## [EXTRAIT]
——

Un musicien, c’est quelqu’un qui a toujours de la musique en tête. Toujours!
Parfois cette écoute intérieure peut mettre sa santé mentale en péril, mais de toute façon, il ne peut pas s’en empêcher. Le musicien n’a pas besoin de baladeur ni de casque.
Tenez, une nuit de 1960, quelque part entre Chicago et New-York…

La vie des musiciens, c’est d’abord et surtout de la route, beaucoup de route, et de la nuit, énormément de nuit.
La route et la nuit… Combien de morceaux ont été composés dans l’habitacle d’une voiture qui file et dévore les kilomètres sous les étoiles. Les musiciens se croisent, se rencontrent et se séparent au gré des contrats qu’ils ont décrochés, des scènes qu’ils ont fréquentées, hier comme aujourd’hui, mais plus encore hier. Sur les sièges d’une voiture de musiciens, on rit, on pionce, on s’échange des bons plans, et on dort aussi. Peu. Comme on peut, quand on peut. 
Cette nuit de 1960, un festival marathon dans la banlieue de Chicago – où durant 48 heures, le nombre de génies au kilomètre carré a fortement augmenté jusqu’au déraisonnable – touche à sa fin. Jugez vous-même de la folie du programme dans cette époque folle de musique. Dans les backstages se croisent s’ignorent ou s’embrassent, Monk, Mingus, Coltrane, Rollins, Shepp, Tatum, Ellington… et quelques autres monstres. Juste irréel, vu de notre vingtième siècle, mais c’etait ainsi. Ce sont les musiciens vivant et créant à cette époque bénie du jazz. La suite de l’histoire me fût contée il y a longtemps par Archie Shepp, qui était à l’époque (Il avait 30 ans) un jeune rebelle, furieux et conscient du panorama jazzistique de ces années bebop et des luttes de la communauté afro-américaine de ces années racistes. Immense artiste, implacable militant, belle personne. Hier comme aujourd’hui.

——

## [DONNÉES FOURNIES]
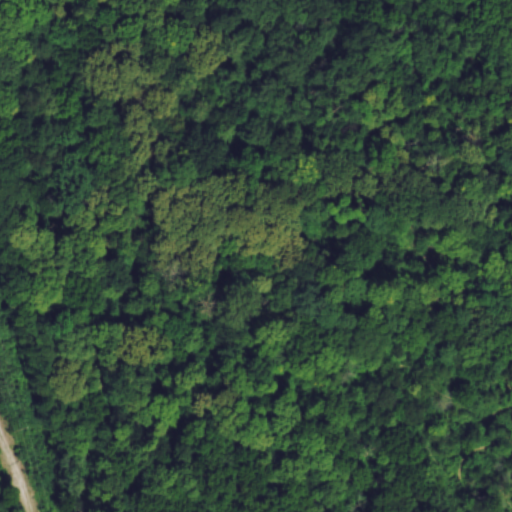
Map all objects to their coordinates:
road: (334, 1)
road: (247, 61)
road: (164, 246)
road: (280, 263)
road: (106, 286)
road: (466, 364)
road: (505, 372)
power tower: (21, 428)
road: (509, 442)
road: (172, 482)
road: (21, 486)
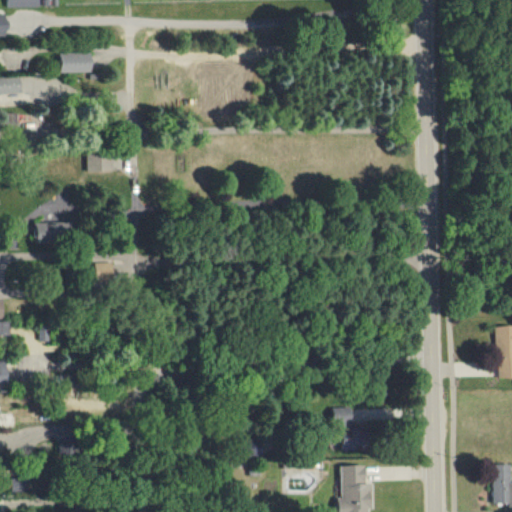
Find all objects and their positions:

——

## [CONSIGNES À SUIVRE]
**A.** Recopiez fidèlement le passage du texte sur les musiciens de jazz qui commence par les mots « Cette nuit de » et se termine par « Hier comme aujourd’hui. ».
**B.** Reproduisez à l'identique l'ensemble des lignes de relevés d'objets cartographiés, en laissant les images de côté.

## [RÉPONSES PAR CONSIGNE]
**A.**
Cette nuit de 1960, un festival marathon dans la banlieue de Chicago – où durant 48 heures, le nombre de génies au kilomètre carré a fortement augmenté jusqu’au déraisonnable – touche à sa fin. Jugez vous-même de la folie du programme dans cette époque folle de musique. Dans les backstages se croisent s’ignorent ou s’embrassent, Monk, Mingus, Coltrane, Rollins, Shepp, Tatum, Ellington… et quelques autres monstres. Juste irréel, vu de notre vingtième siècle, mais c’etait ainsi. Ce sont les musiciens vivant et créant à cette époque bénie du jazz. La suite de l’histoire me fût contée il y a longtemps par Archie Shepp, qui était à l’époque (Il avait 30 ans) un jeune rebelle, furieux et conscient du panorama jazzistique de ces années bebop et des luttes de la communauté afro-américaine de ces années racistes. Immense artiste, implacable militant, belle personne. Hier comme aujourd’hui.

**B.**
Map all objects to their coordinates:
road: (334, 1)
road: (247, 61)
road: (164, 246)
road: (280, 263)
road: (106, 286)
road: (466, 364)
road: (505, 372)
power tower: (21, 428)
road: (509, 442)
road: (172, 482)
road: (21, 486)
Find all objects and their positions:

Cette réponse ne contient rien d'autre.